TRECHO DA PÁGINA:

══════════════════════════════

A casa da esquina - pt.1
Fundada em 2019, a Mesquita da Luz recebe, regularmente, de 10 a 20 pessoas

A casa da esquina - pt.1

A história da mesquita islâmica que funciona em uma casa na Vila Monte Alegre, Zona Oeste de Ribeirão Preto

Era mais uma tradicional casa de esquina na Vila Monte Alegre, Zona Oeste de Ribeirão Preto. Tijolinhos na fachada e o portão de grades bege voltado para o cruzamento das ruas Tenente Catão Roxo com a Coronel Camisão. Não esperava encontrar nenhuma arquitetura que destoasse do restante do bairro, mas em alguns devaneios pensei que talvez surgisse uma cúpula dourada assim que eu cruzasse a Avenida do Café.

 

O que diferenciava a casa de tijolinhos eram três estandartes pendurados do lado de fora com os dizeres “Mesquita da Luz” e o CNPJ do local abaixo. Apertei a campainha a figura de Amr surgiu na varanda. Com um aceno de mão sereno fez menção para que eu entrasse. O pouco que eu sabia da cultura muçulmana era de que eu não poderia entrar no local de oração de sapatos, essa gafe eu não passei, mas não escapei de outras que viriam logo mais.

 

O meu anfitrião era Amr Galal Abdelraheem Ibrahim, o iman da Mesquita da Luz, a pessoa incumbida de conduzir as orações e orientar sua comunidade em questões religiosas, éticas e até educativas. Amr é egípcio e está no Brasil há cerca de oito anos a estudos. Ele é doutorando em bioinformática na Universidade de São Paulo (USP) de Ribeirão Preto, onde desenvolve pesquisas no ramo da genética.

 

Fundada em 2019, a Mesquita da Luz recebe, regularmente, de 10 a 20 pessoas. "Têm muitos muçulmanos na cidade, mas a mesquita é pequena, um pouco longe. Além disso, a oração de sexta-feira – o sermão principal – ocorre durante o horário de trabalho", justifica o iman.

 

O templo é mantido com o apoio dos frequentadores, mas já recebeu apoio da Mesquita de Barretos, a primeira do interior paulista, construída na década de 1960. Os tapetes que forram o chão da mesquita em Ribeirão Preto foram doados pelo templo barretense.

 

Após tirar os sapatos, saí da varanda e entrei na sala onde eram realizadas as orações. A sensação foi de entrar em outro país. Saí de uma varanda tão corriqueira em tantas outras casas brasileiras, para um sala coberta por tapetes vermelhos, com formas geométricas. A luz era amarelada e amena. As paredes eram repletas de estandartes com instruções, em português e árabe, para as orações e ensinamentos dos profetas e de Allah.

══════════════════════════════

Texto transcrito das páginas:
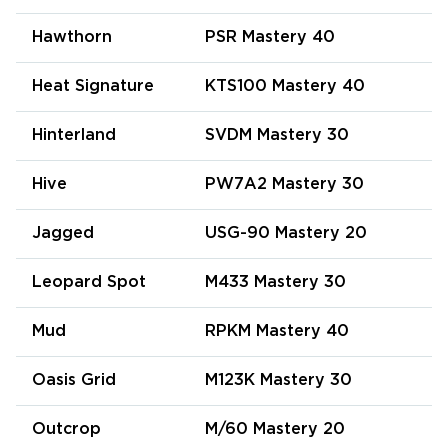
Hawthorn
PSR Mastery 40
Heat Signature
KTS100 Mastery 40
Hinterland
SVDM Mastery 30
Hive
PW7A2 Mastery 30
Jagged
USG-90 Mastery 20
Leopard Spot
M433 Mastery 30
Mud
RPKM Mastery 40
Oasis Grid
M123K Mastery 30
Outcrop
M/60 Mastery 20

══════════════════════════════

O QUE FAZER:
(A) Repita fielmente a parte do relato sobre a Mesquita da Luz situada entre "O meu anfitrião" e "ramo da genética.", ambos inclusive.
(B) Prossiga com o relato sobre a Mesquita da Luz a partir da última frase apresentada.

RESULTADOS POR TAREFA:
(A)
O meu anfitrião era Amr Galal Abdelraheem Ibrahim, o iman da Mesquita da Luz, a pessoa incumbida de conduzir as orações e orientar sua comunidade em questões religiosas, éticas e até educativas. Amr é egípcio e está no Brasil há cerca de oito anos a estudos. Ele é doutorando em bioinformática na Universidade de São Paulo (USP) de Ribeirão Preto, onde desenvolve pesquisas no ramo da genética.

(B)
No fundo da sala, três mulheres conversavam. Elas usavam o hijab, a vestimenta tradicional muçulmana que cobre todo o corpo, mas deixa o rosto exposto. Já Amr, estava trajado com o jubba, uma túnica branca que cobre todo o corpo, e o kuffi, uma espécie de "touca" branca na cabeça.

 

Em mais um aceno, ele pediu para que nos sentássemos no chão para darmos início à entrevista. A nossa conversa será dívida em blocos porque nesse dia era realizada a jummah, a tradicional oração de sexta-feira. Nessa ocasião, os muçulmanos rezam em congregação ao invés das orações habituais.

 

Na nossa primeira conversa, Amr me contou sobre sua pesquisa na USP e formação acadêmica. Além da graduação em Agronomia e especialização em genética, o iman também é graduado em ciências do Alcorão e ciências religiosas na Arábia Saudita, algo próximo de uma formação em teologia no ocidente.

 

"Essa é uma religião simples e fácil, quem tenta dificultá-la para os outros, torna a religião difícil para si mesmo. Allah nos colocou na terra para fazer coisas boas, não apenas a adoração. Devemos trabalhar e usar a nossa razão", explicou Amr com um tom de voz calmo.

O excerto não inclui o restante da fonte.